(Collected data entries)
'''

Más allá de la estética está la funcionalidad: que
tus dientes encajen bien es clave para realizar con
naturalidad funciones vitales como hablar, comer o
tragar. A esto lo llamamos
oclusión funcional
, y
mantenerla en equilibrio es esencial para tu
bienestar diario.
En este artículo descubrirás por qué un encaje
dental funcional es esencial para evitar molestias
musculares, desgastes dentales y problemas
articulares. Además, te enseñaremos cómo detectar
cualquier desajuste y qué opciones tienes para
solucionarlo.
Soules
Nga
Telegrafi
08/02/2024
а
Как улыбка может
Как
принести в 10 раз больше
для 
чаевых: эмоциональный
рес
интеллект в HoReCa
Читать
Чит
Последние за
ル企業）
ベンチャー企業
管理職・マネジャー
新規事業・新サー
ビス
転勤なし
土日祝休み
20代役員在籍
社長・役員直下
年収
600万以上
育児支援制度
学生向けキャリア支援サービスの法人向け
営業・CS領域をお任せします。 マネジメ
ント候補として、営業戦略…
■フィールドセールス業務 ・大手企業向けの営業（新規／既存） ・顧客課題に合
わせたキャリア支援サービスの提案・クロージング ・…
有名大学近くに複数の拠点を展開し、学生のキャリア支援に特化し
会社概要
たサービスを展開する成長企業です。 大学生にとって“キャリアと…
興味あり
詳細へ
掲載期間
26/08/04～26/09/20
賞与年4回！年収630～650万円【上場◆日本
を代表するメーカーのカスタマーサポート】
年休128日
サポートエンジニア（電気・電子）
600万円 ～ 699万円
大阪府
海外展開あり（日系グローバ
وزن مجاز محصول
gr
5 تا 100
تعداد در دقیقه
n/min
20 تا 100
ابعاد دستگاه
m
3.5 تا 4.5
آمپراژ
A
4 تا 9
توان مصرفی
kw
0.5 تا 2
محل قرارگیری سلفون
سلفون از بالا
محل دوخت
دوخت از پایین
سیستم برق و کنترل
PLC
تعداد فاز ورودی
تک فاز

'''
'''

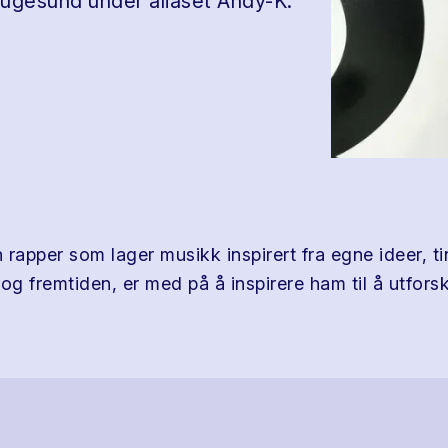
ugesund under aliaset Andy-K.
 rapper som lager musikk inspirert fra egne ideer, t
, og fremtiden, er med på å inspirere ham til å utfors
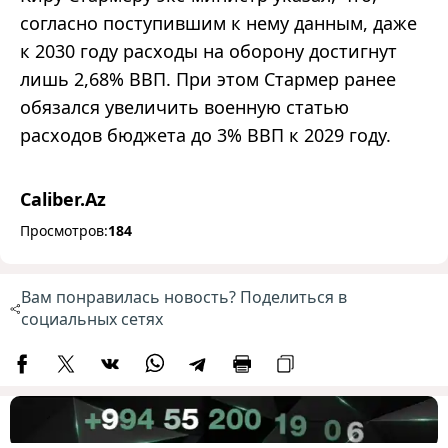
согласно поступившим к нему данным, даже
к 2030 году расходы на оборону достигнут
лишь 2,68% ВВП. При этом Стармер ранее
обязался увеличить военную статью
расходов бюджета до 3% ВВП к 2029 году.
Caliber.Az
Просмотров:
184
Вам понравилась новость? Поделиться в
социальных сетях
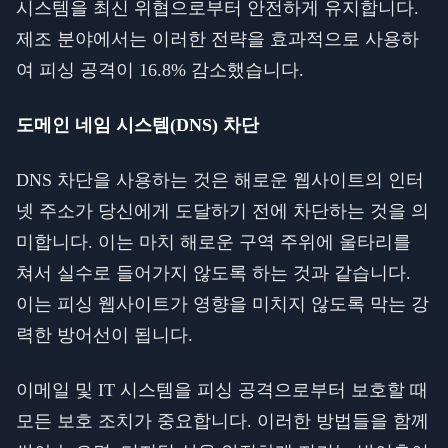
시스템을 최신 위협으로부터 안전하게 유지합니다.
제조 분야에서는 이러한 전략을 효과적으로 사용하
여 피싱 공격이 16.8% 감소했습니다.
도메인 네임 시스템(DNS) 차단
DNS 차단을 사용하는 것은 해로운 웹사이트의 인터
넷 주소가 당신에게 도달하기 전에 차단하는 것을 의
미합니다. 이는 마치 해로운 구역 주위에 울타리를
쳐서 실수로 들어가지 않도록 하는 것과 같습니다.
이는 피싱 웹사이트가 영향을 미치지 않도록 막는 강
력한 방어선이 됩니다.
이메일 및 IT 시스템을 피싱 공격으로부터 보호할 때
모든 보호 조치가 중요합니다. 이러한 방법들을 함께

'''

Reproduce the listing from the line with "Más allá de" up to and including the line with "わせたキャリア支援サービスの提案・クロージング ・…", swapping "bienestar" for "salud" and leaving everything else as it is.

Más allá de la estética está la funcionalidad: que
tus dientes encajen bien es clave para realizar con
naturalidad funciones vitales como hablar, comer o
tragar. A esto lo llamamos
oclusión funcional
, y
mantenerla en equilibrio es esencial para tu
salud diario.
En este artículo descubrirás por qué un encaje
dental funcional es esencial para evitar molestias
musculares, desgastes dentales y problemas
articulares. Además, te enseñaremos cómo detectar
cualquier desajuste y qué opciones tienes para
solucionarlo.
Soules
Nga
Telegrafi
08/02/2024
а
Как улыбка может
Как
принести в 10 раз больше
для 
чаевых: эмоциональный
рес
интеллект в HoReCa
Читать
Чит
Последние за
ル企業）
ベンチャー企業
管理職・マネジャー
新規事業・新サー
ビス
転勤なし
土日祝休み
20代役員在籍
社長・役員直下
年収
600万以上
育児支援制度
学生向けキャリア支援サービスの法人向け
営業・CS領域をお任せします。 マネジメ
ント候補として、営業戦略…
■フィールドセールス業務 ・大手企業向けの営業（新規／既存） ・顧客課題に合
わせたキャリア支援サービスの提案・クロージング ・…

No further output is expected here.